Scheinwerferlicht auf New Jersey
Die Drill-Welle, die ja auch in UK ihren Ursprung hatte, verebbt langsam und wird als etablierte Stilrichtung im großen Rap-Kanon aufgenommen. Ähnlich ergeht es dem Detroit-/Michigan-/Flint-Rap, dessen Einflüsse immer wieder auftauchen, aber längst nicht mehr so präsent sind wie im letzten Jahr. Stattdessen bauschen sich neue Trends auf und ziehen die Aufmerksamkeit von Fans, aber auch Szeneakteuren auf sich. Das größte Potenzial sehe ich hier für 2023 bei Jersey Club.

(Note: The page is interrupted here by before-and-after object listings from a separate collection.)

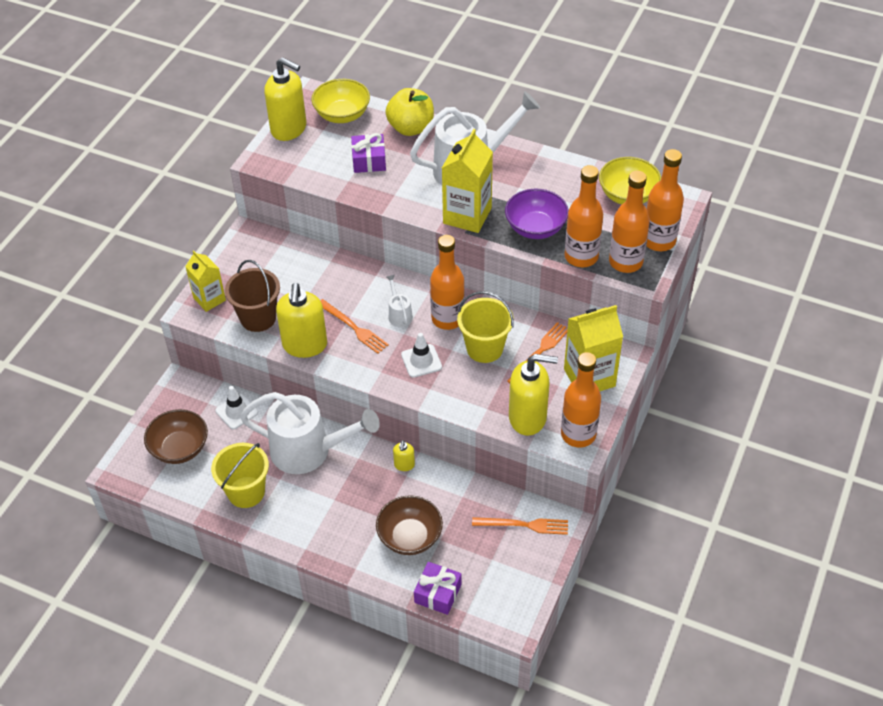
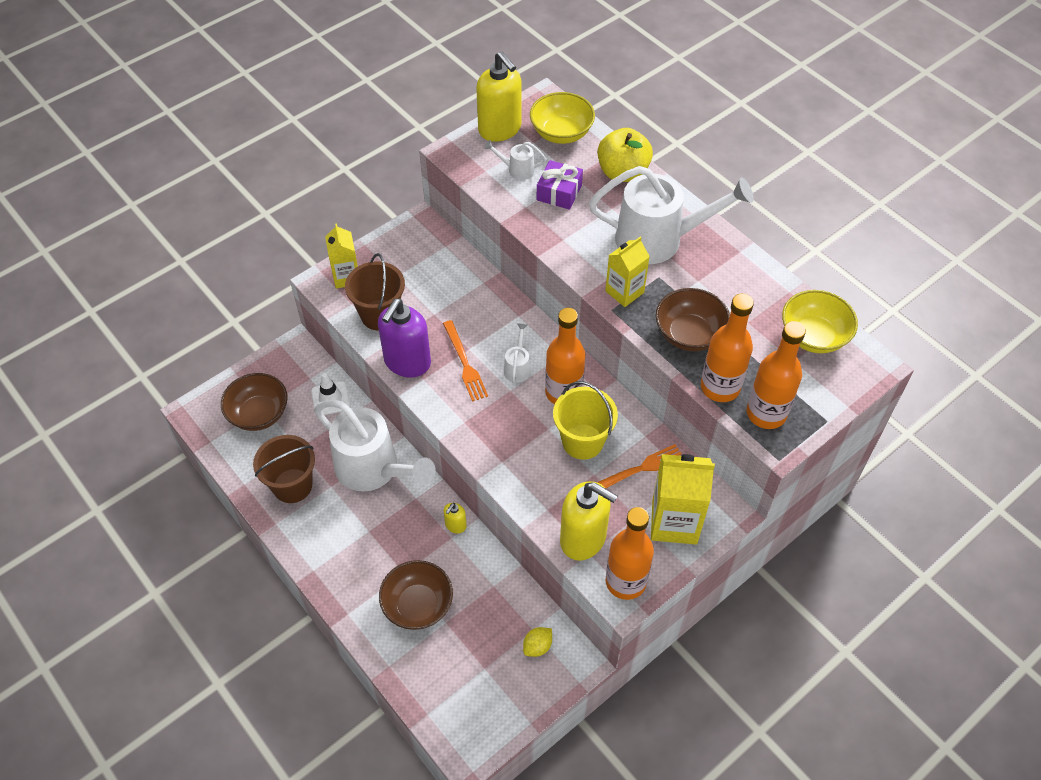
camera: 25 degrees right, 5 degrees up
yellow bucket [211,443,269,508] -> brown bucket [253,435,315,503]
yellow soap dispenser [276,283,327,358] -> purple soap dispenser [378,299,431,377]
white traffic cone [401,333,442,378] -> none
purple gift [414,562,462,615] -> none
yellow carton [442,129,493,233] -> yellow carton [605,237,650,307], size x0.64
orange fork [472,517,568,535] -> yellow lemon [523,627,552,657]
purple bowl [505,189,569,239] -> brown bowl [656,288,730,351]
orange bottle [646,149,684,251] -> none
none -> white watering can [484,140,546,180]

Das nischige Genre war bisher irgendwo zwischen House und Hip-Hop in den Clubs der Eastcoast verortet, nun setzt es dank Songs wie „I Just Wanna Rock“ von Lil Uzi Vert oder „Sticky“ von Drake zum Höhenflug an.
Der Hyperpop-Hype greift um sich – auch im Rap
Parallel dazu sehen wir anhand von Künstlern wie Bladee, Brakence und midwxst, wie sich Hip-Hop-Musik zunehmend neuen Bewegungen wie dem Hyperpop annähert und damit verschmilzt. Überhaupt ist Hyperpop sehr gut dafür geeignet, andere Genres für sich zu vereinnahmen – sogar der aufkommende Jersey-Hype wird hier durch Musikschaffende wie Skaiwater bereits abgebildet. Die perfekten Bedingungen für den Vorstoß in die Rap-Welt haben hier schon im vergangenen Jahr Künstler wie Trippie Redd, Playboi Carti und Yeat mit ihrem elektronisch geprägten Rage Rap gestellt. Die euphorischen Synthesizer von „Miss The Rage“ und das psychedelische Gebrabbel von Yeat haben es bereits angekündigt: Genregrenzen sind ein Ding der Vergangenheit – 2023 mehr denn je zuvor.